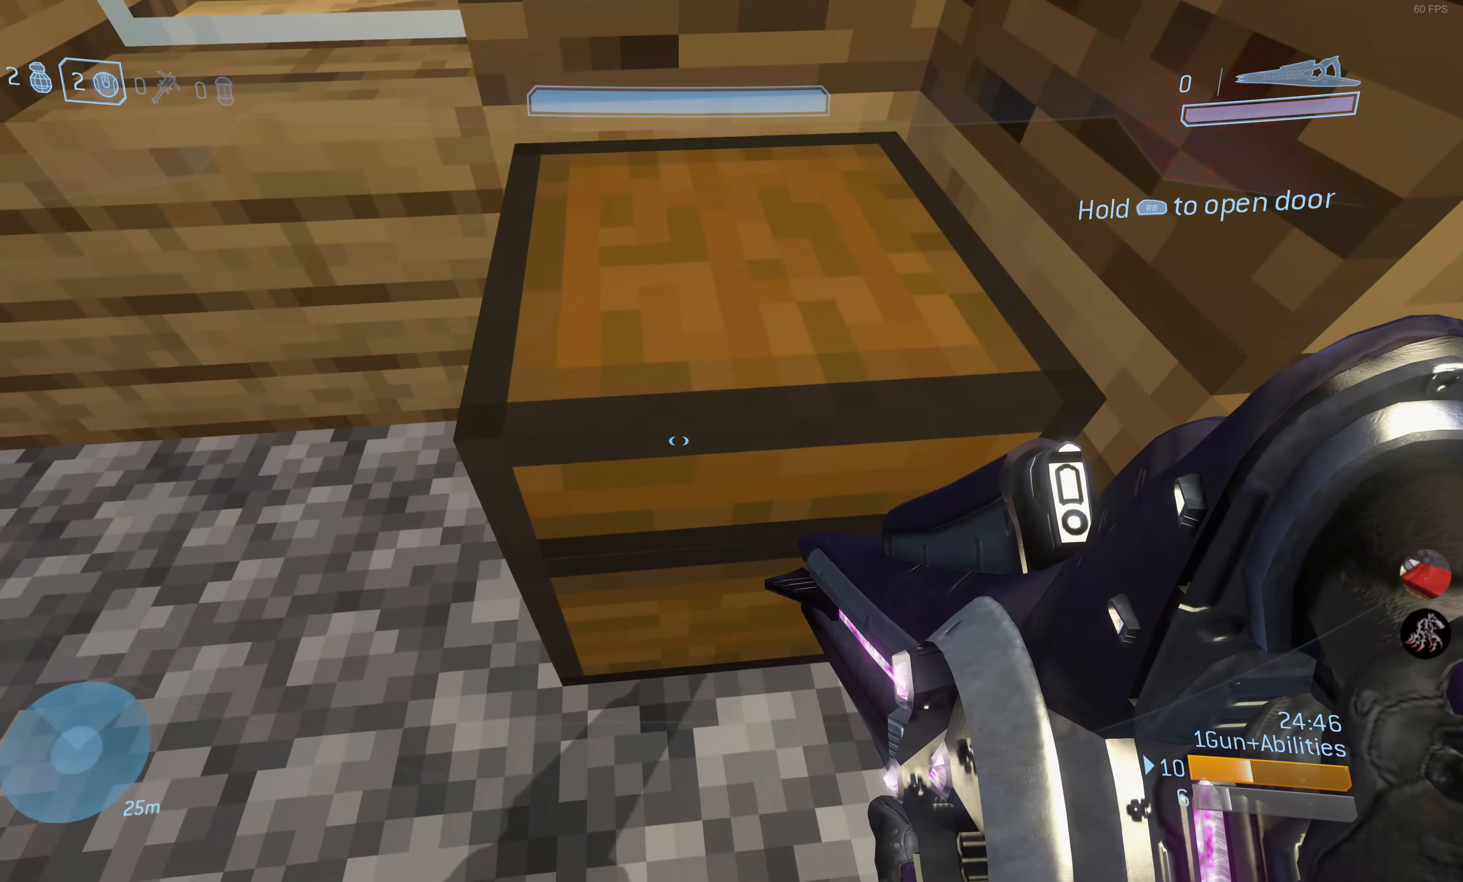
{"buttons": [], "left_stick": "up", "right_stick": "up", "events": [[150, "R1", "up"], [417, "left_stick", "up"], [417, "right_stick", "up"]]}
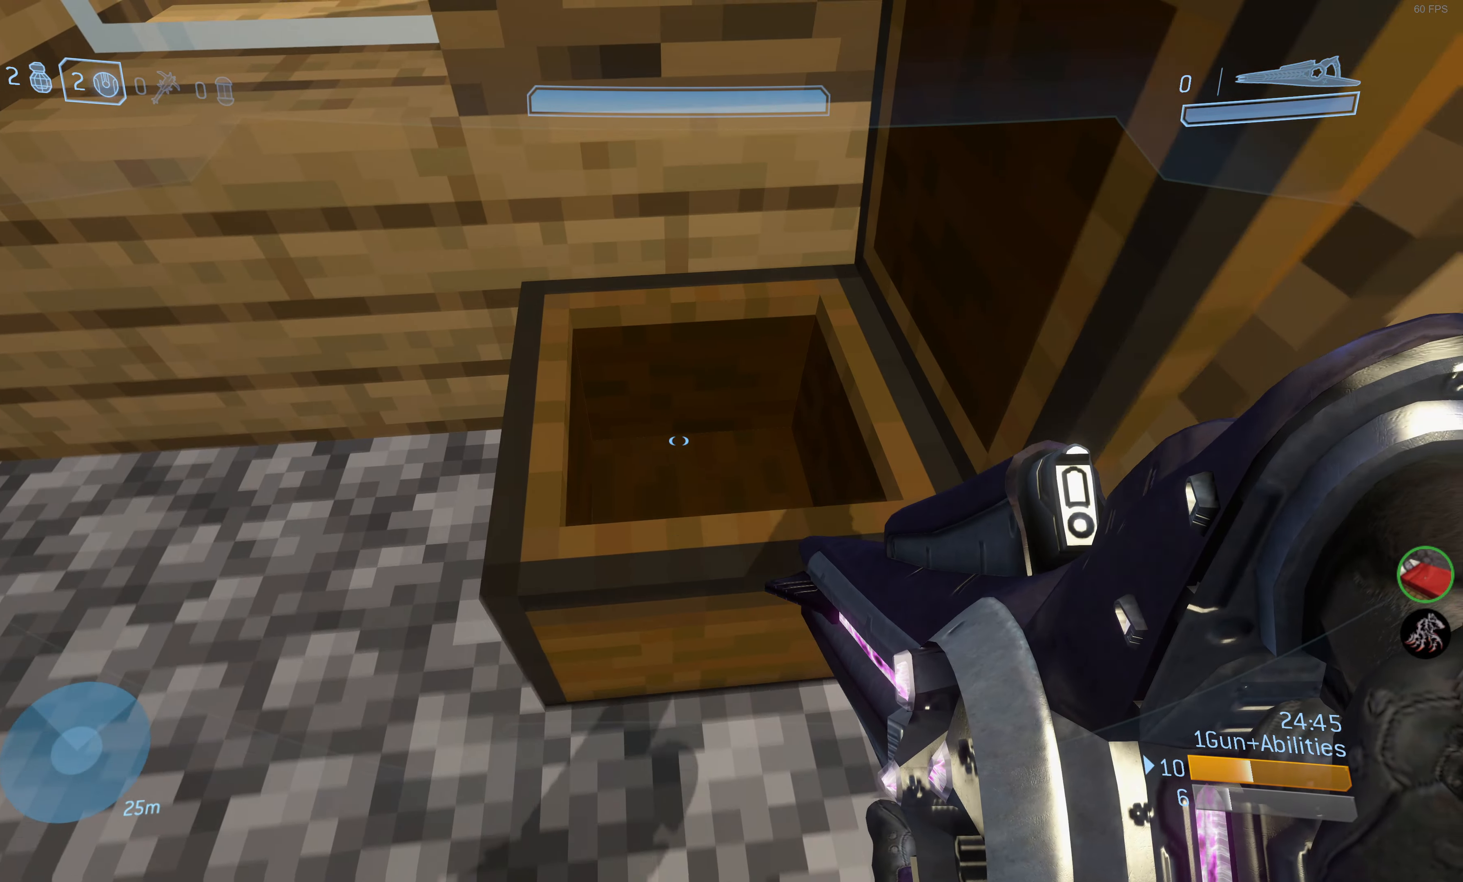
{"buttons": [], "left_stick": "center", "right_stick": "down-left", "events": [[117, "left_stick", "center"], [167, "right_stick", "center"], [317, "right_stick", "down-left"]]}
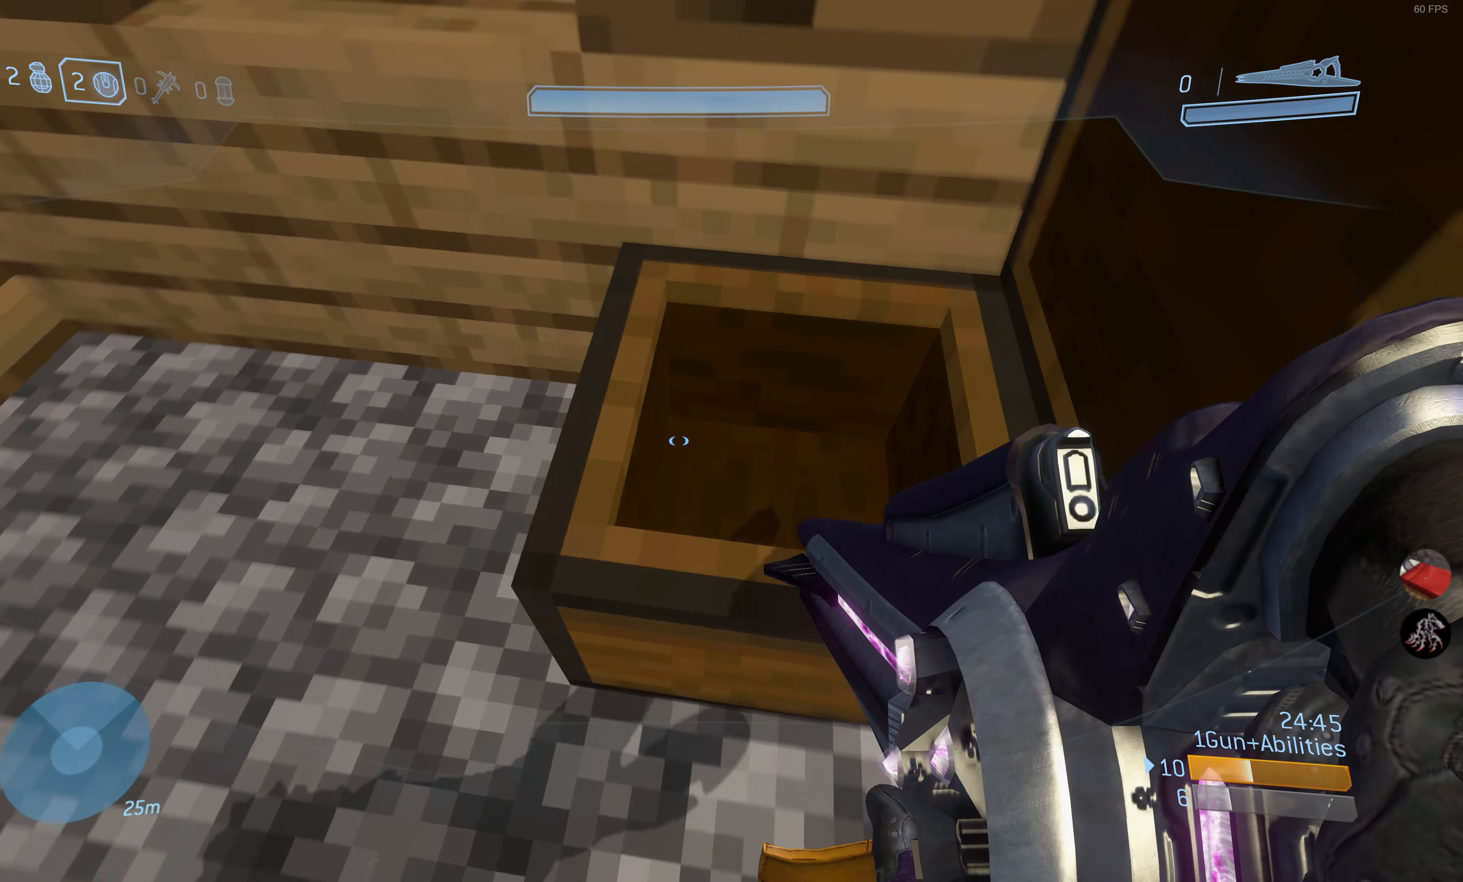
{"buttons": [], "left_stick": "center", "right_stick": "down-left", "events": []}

#### Instructions to follow:
Your answer must be the full listing, reproduced word for word, without its pictures.

#### Result:
{"buttons": [], "left_stick": "up", "right_stick": "up", "events": [[150, "R1", "up"], [417, "left_stick", "up"], [417, "right_stick", "up"]]}
{"buttons": [], "left_stick": "center", "right_stick": "down-left", "events": [[117, "left_stick", "center"], [167, "right_stick", "center"], [317, "right_stick", "down-left"]]}
{"buttons": [], "left_stick": "center", "right_stick": "down-left", "events": []}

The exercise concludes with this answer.